Sin dai tempi più antichi, l’attività militare dava una posizione di prestigio nella gerarchia sociale. Nella Roma Repubblicana, l’arruolarsi nell’esercito era considerato il miglior modo per ascendere nella società, ed i soldati vestivano orgogliosamente la loro uniforme in parate e feste religiose; gli stessi imperatori venivano ritratti in vesti di condottieri, impegnati in attività belliche; lo stesso si può dire dei vari sovrani germanici, o dei capitani di ventura del basso medioevo.
Durante l’età moderna, il prestigio conferito dall’uniforme rimase notevole, dato che chi si occupava delle attività militari apparteneva all’elite della società, soprattutto per ciò che riguardava gli ufficiali.
Agli inizi del Novecento, negli anni della “Belle Epoque”, i giovani soldati erano orgogliosi di vestire il loro abbigliamento da parata quando erano in licenza, liberi dalle attività militari.
Dopo la seconda guerra mondiale, l’utilizzo dell’abbigliamento militare al di fuori del contesto propriamente tecnico si è estremamente ridotto; nonostante questo, negli ultimi anni si è potuto assistere ad una ripresa dell’utilizzo di capi d’abbigliamento militari o para militari nella vita di tutti i giorni.Non è più troppo difficile, soprattutto grazie ad una rete di negozi d’abbigliamento specializzati nei capi utilizzati nelle attività militari, procurarsi questo tipo di vestiario.
Pantaloni mimetici, giacche da aviatore in pelle, scarponi rinforzati per la fanteria, baschi con fregi e mostrine molto simili alle originali dell’esercito sono facilmente reperibili.
Parallelamente a questo fenomeno di diffusione dell’abbigliamento militare, si sta diffondendo il soft air, uno sport che si pratica generalmente all’aria aperta in boschi, pascoli, aree montagnose o incluso nelle pinete in riva al mare.
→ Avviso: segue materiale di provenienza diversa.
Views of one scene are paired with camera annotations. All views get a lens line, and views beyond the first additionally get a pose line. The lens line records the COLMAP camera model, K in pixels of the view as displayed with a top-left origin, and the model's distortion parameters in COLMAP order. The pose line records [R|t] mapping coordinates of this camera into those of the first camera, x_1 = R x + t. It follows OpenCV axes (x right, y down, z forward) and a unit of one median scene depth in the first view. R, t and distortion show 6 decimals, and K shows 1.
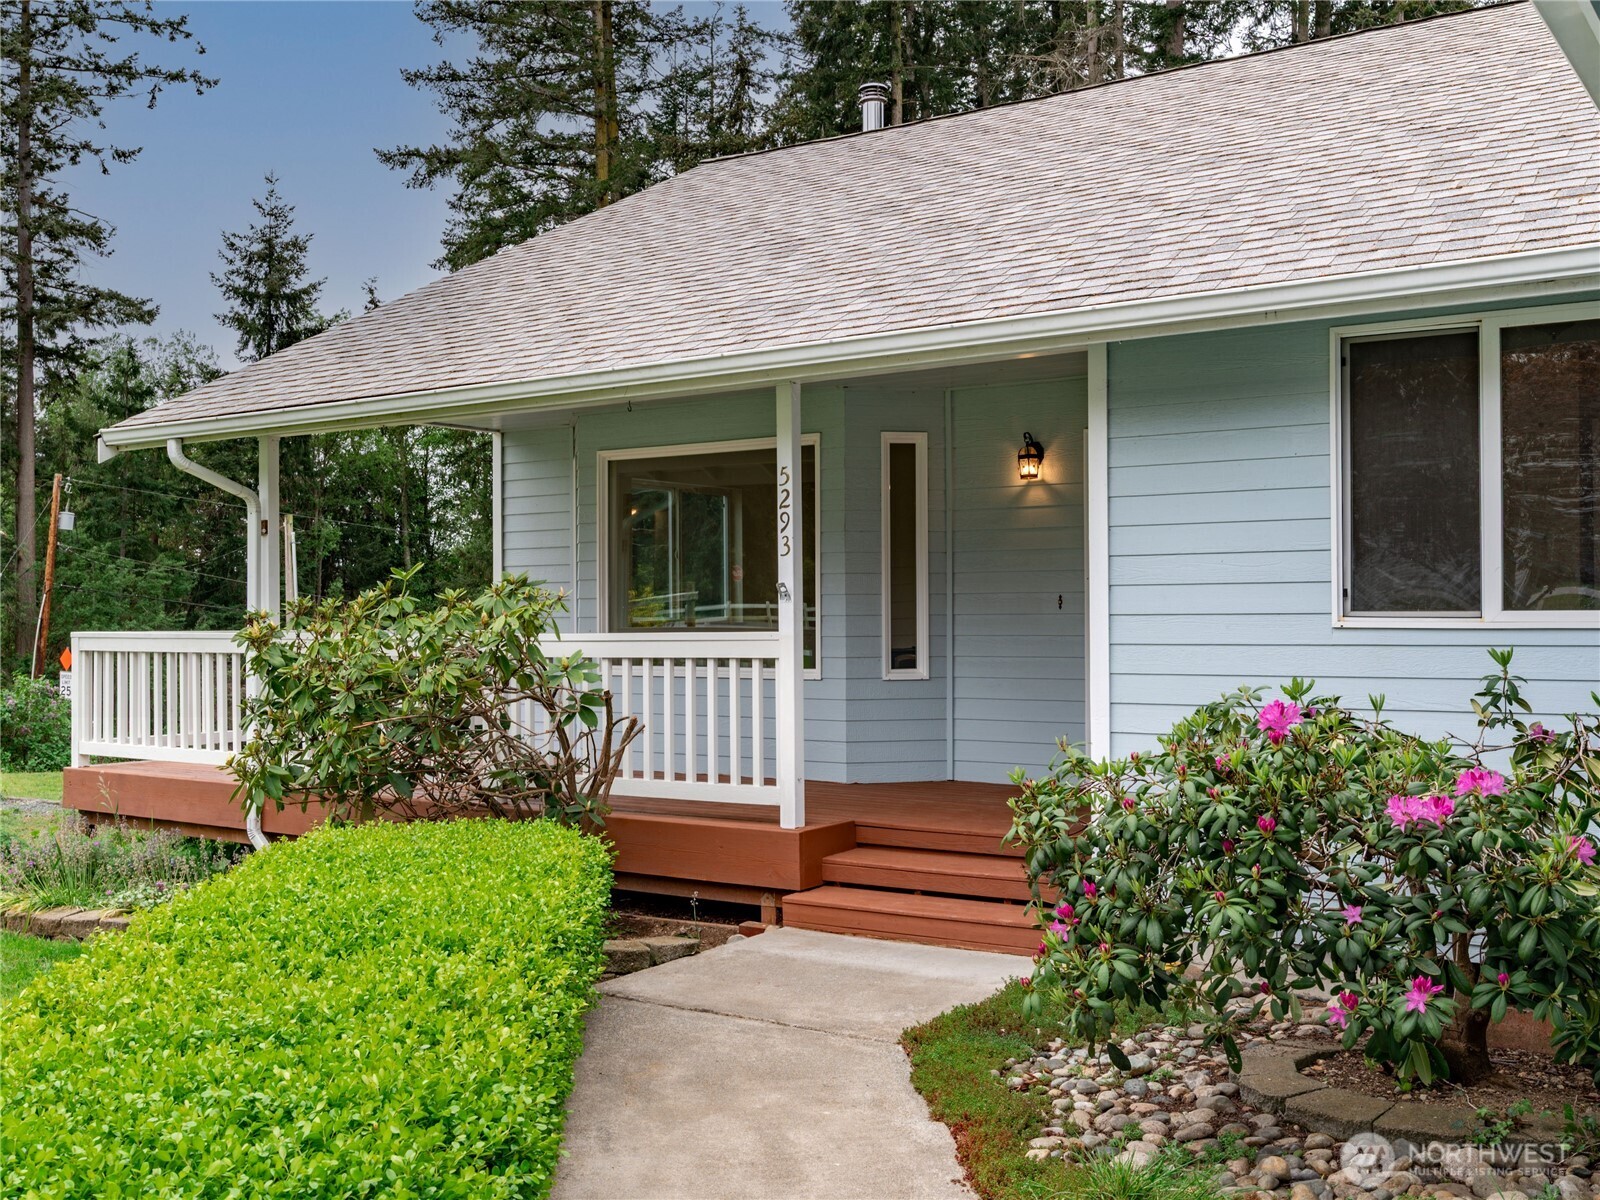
lens RADIAL K [[1539.4, 0, 797.1], [0, 1539.4, 609.5], [0, 0, 1]] dist [-0.013357, 0.000000]
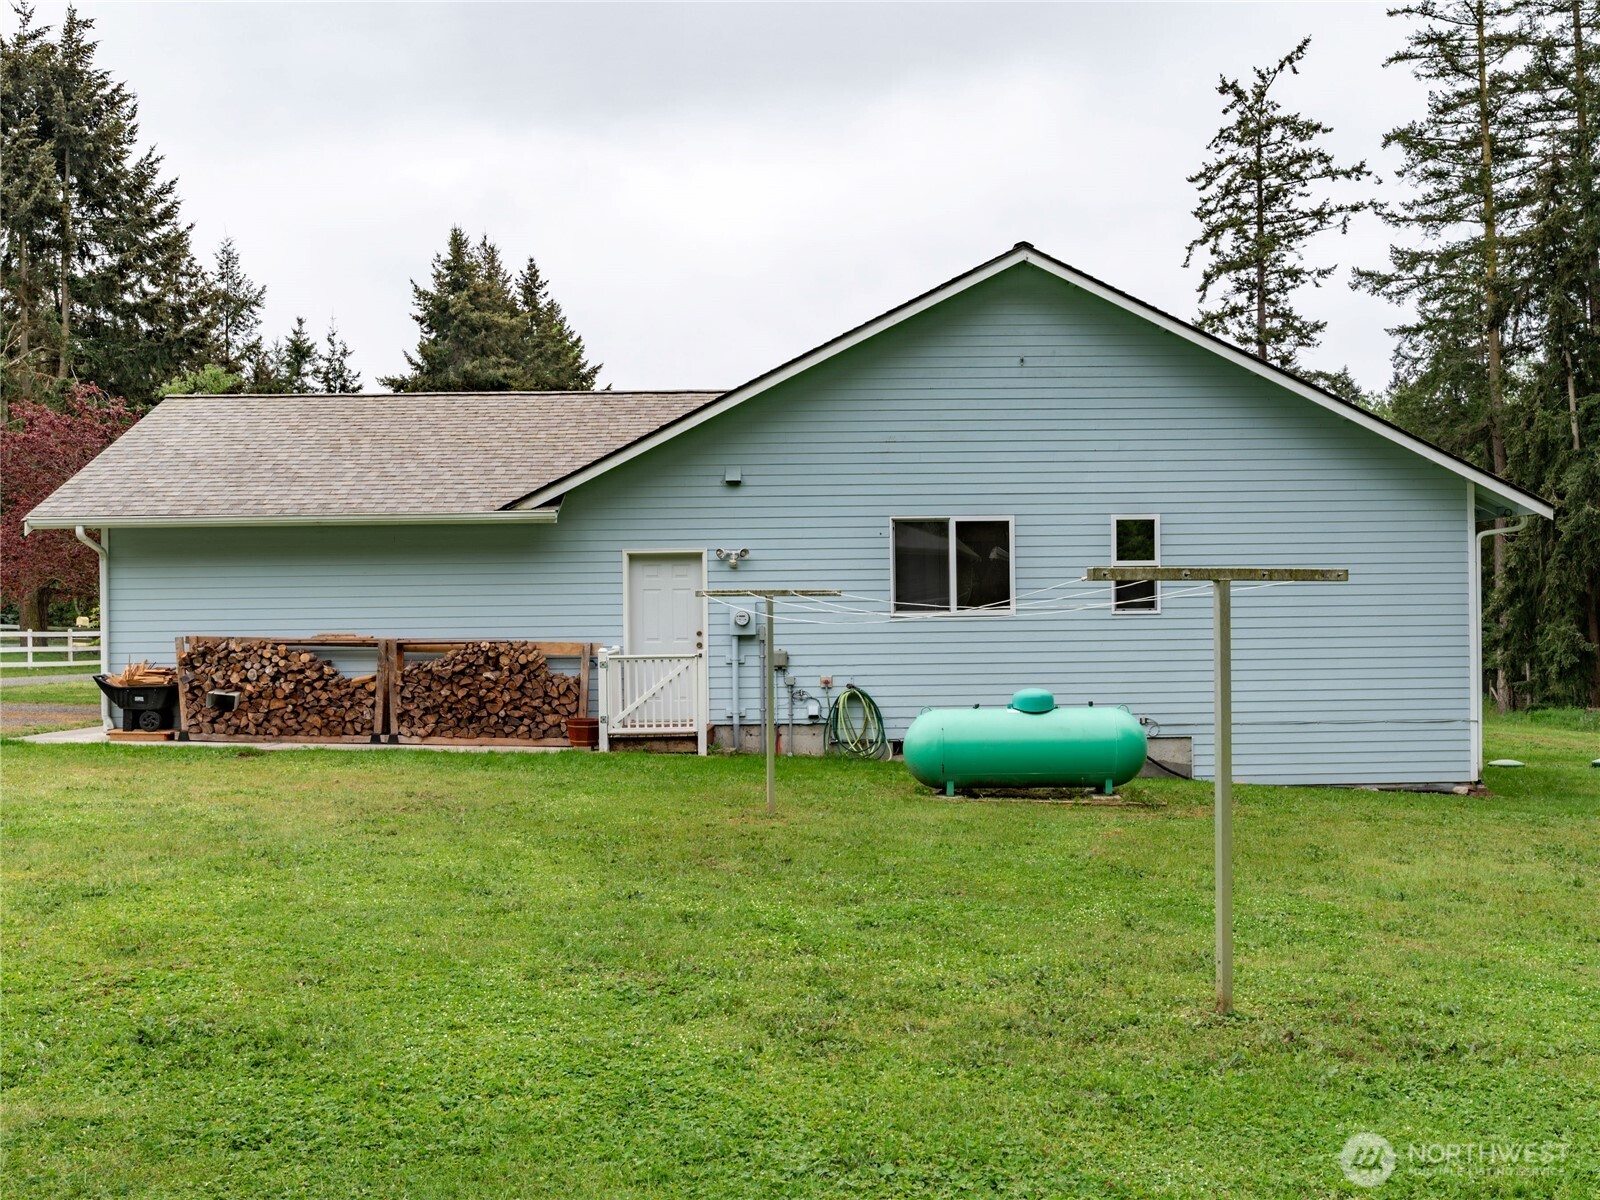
lens RADIAL K [[1302.8, 0, 798.6], [0, 1302.8, 603.3], [0, 0, 1]] dist [0.000542, 0.000645]
pose [[0.568176, -0.004419, -0.822895, 0.267828], [0.011584, 0.999929, 0.002628, -0.002043], [0.822825, -0.011025, 0.568187, -0.078173]]
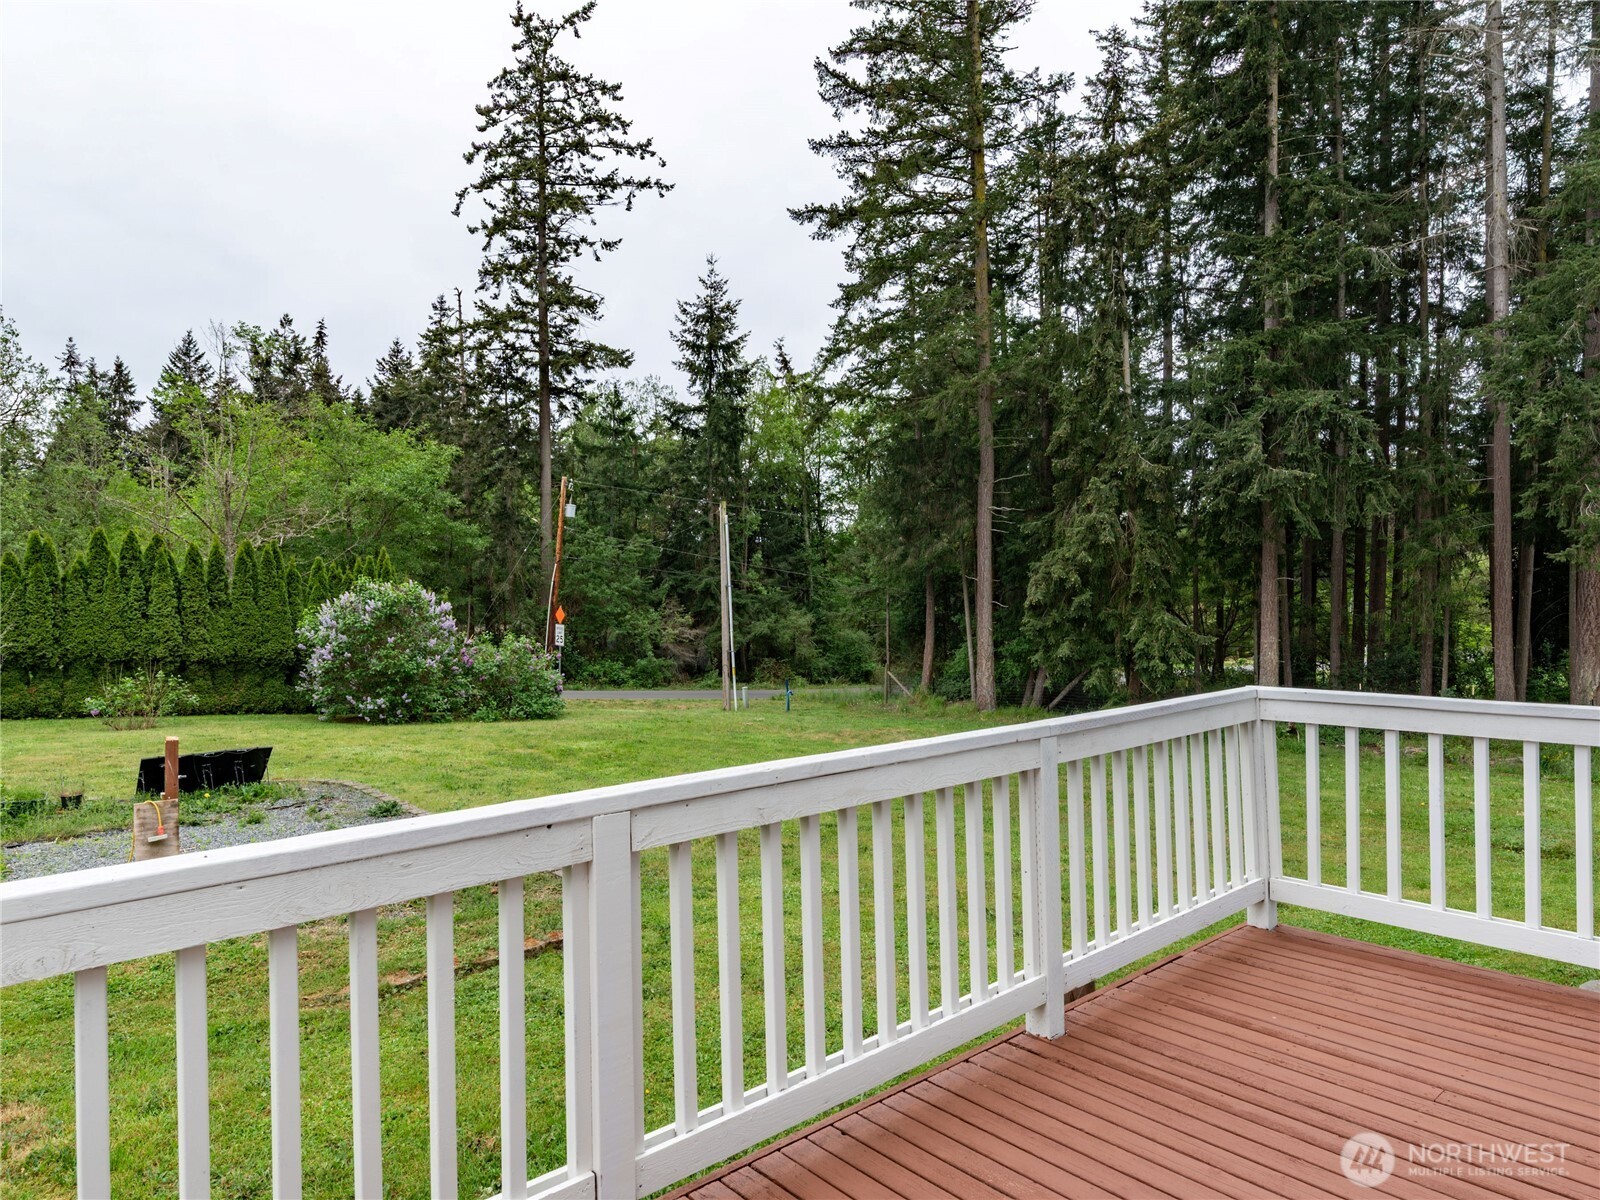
lens RADIAL K [[1075.8, 0, 806.5], [0, 1075.8, 583.5], [0, 0, 1]] dist [-0.000964, -0.000917]
pose [[0.970313, 0.003127, -0.241833, -0.031883], [-0.000405, 0.999936, 0.011303, -0.002940], [0.241853, -0.010870, 0.970252, 0.100958]]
Questa attività combina l’emozione della vita militare (con la possibilità di portare una divisa, di usare armi che sono riproduzioni fedelissime delle originali, di pianificare tattiche d’attacco e di difesa con i membri del proprio schieramento) con la vita all’aria aperta e, soprattutto, con la certezza pressoché totale di non farsi del male.
Infatti, nel soft air, l’attività militare viene simulata in maniera realistica e fedele, però grazie a speciali protezioni, il rischio di infortuni è pari a quello di molti altri sport “tradizionali” come il calcetto o la corsa campestre. Questa nuova attivitá sta riscuotendo molto successo, soprattutto tra i piú giovani, i quali in qualche modo, non avendo direttamente vissuto l’esperienza della guerra, la trovano in qualche modo affascinante e divertente, tanto da ricercare nel Soft air stesso, la simulazione di avvincenti piani strategici militari.